Your task >> From the records below, extract the lines starting at the one that contains "family: Sciaridae" and ending at the one that contains "family: Phoridae", and copy them verbatim with the pictures left out.

[Dataset records]
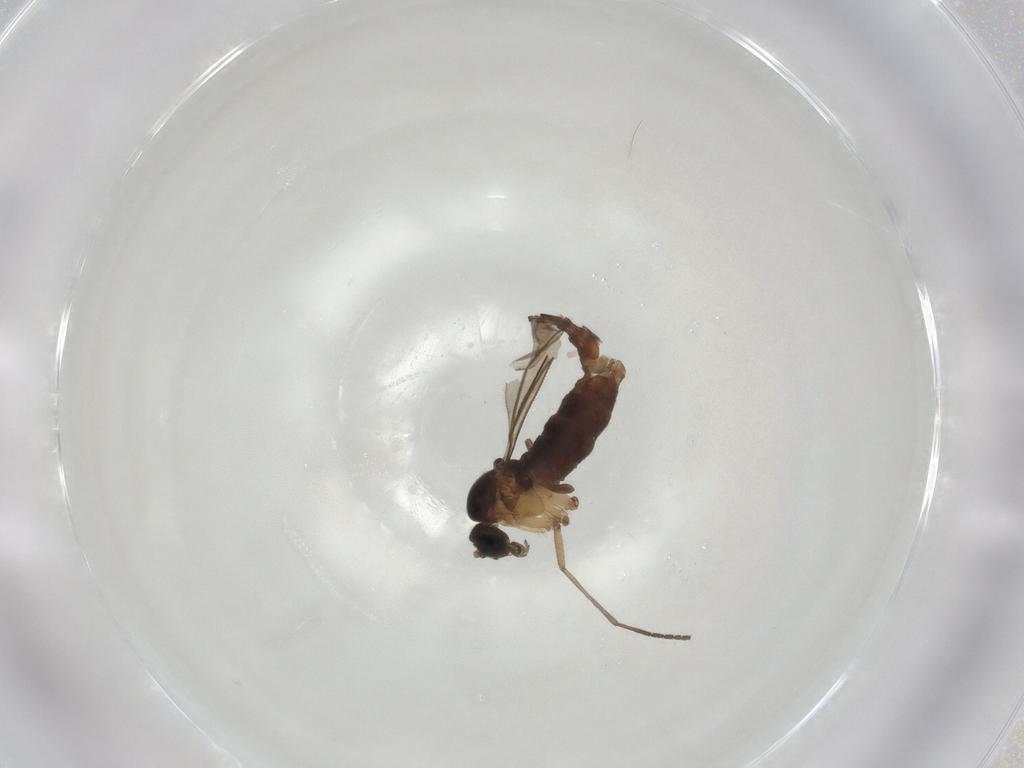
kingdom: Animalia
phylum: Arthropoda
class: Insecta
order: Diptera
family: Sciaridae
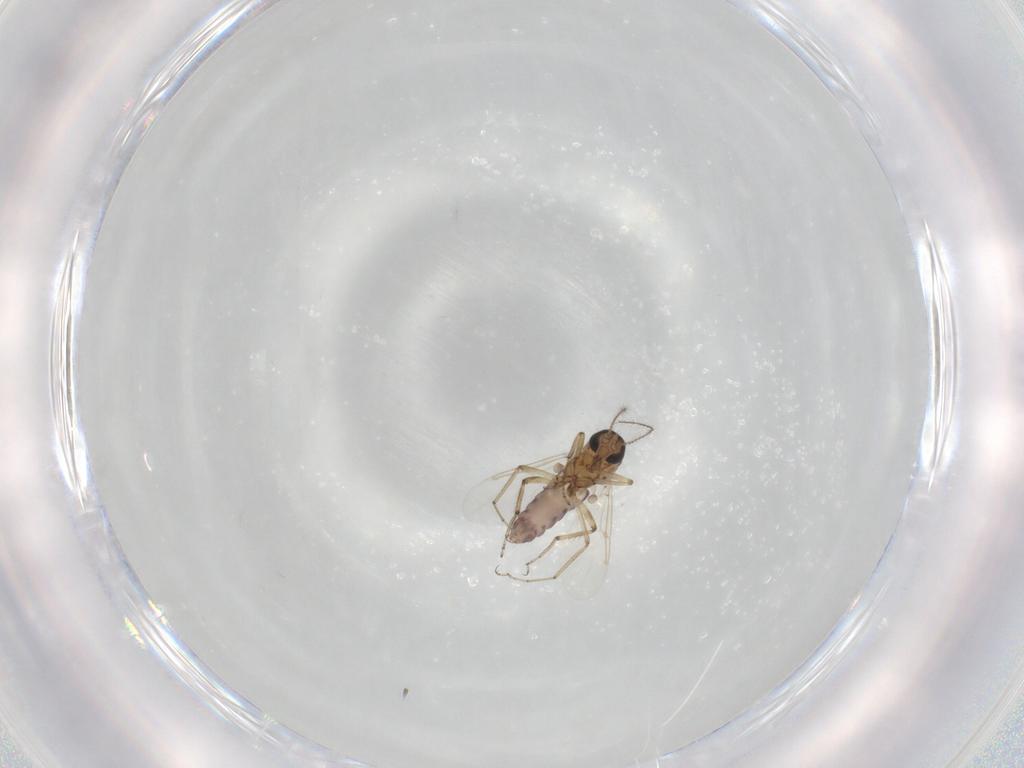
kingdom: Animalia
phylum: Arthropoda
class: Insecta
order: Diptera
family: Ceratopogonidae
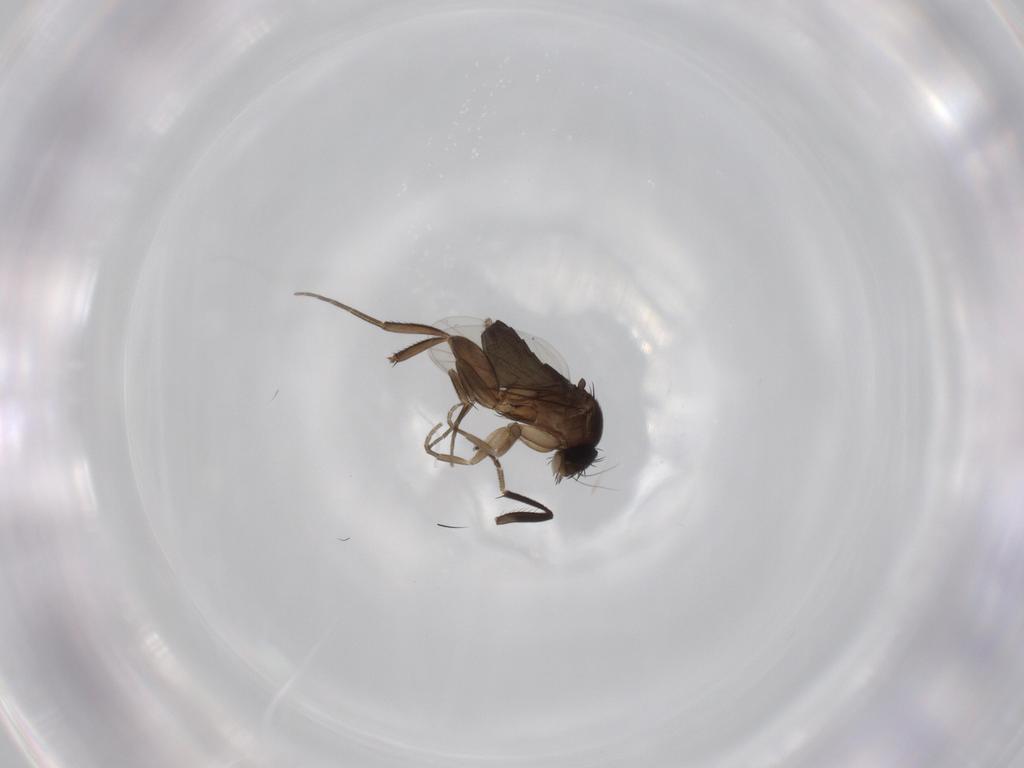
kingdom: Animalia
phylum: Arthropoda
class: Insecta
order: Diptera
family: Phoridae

--

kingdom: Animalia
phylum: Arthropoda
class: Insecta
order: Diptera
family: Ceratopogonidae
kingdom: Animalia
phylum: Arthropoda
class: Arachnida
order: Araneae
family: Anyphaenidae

Written response >>
family: Sciaridae
kingdom: Animalia
phylum: Arthropoda
class: Insecta
order: Diptera
family: Ceratopogonidae
kingdom: Animalia
phylum: Arthropoda
class: Insecta
order: Diptera
family: Phoridae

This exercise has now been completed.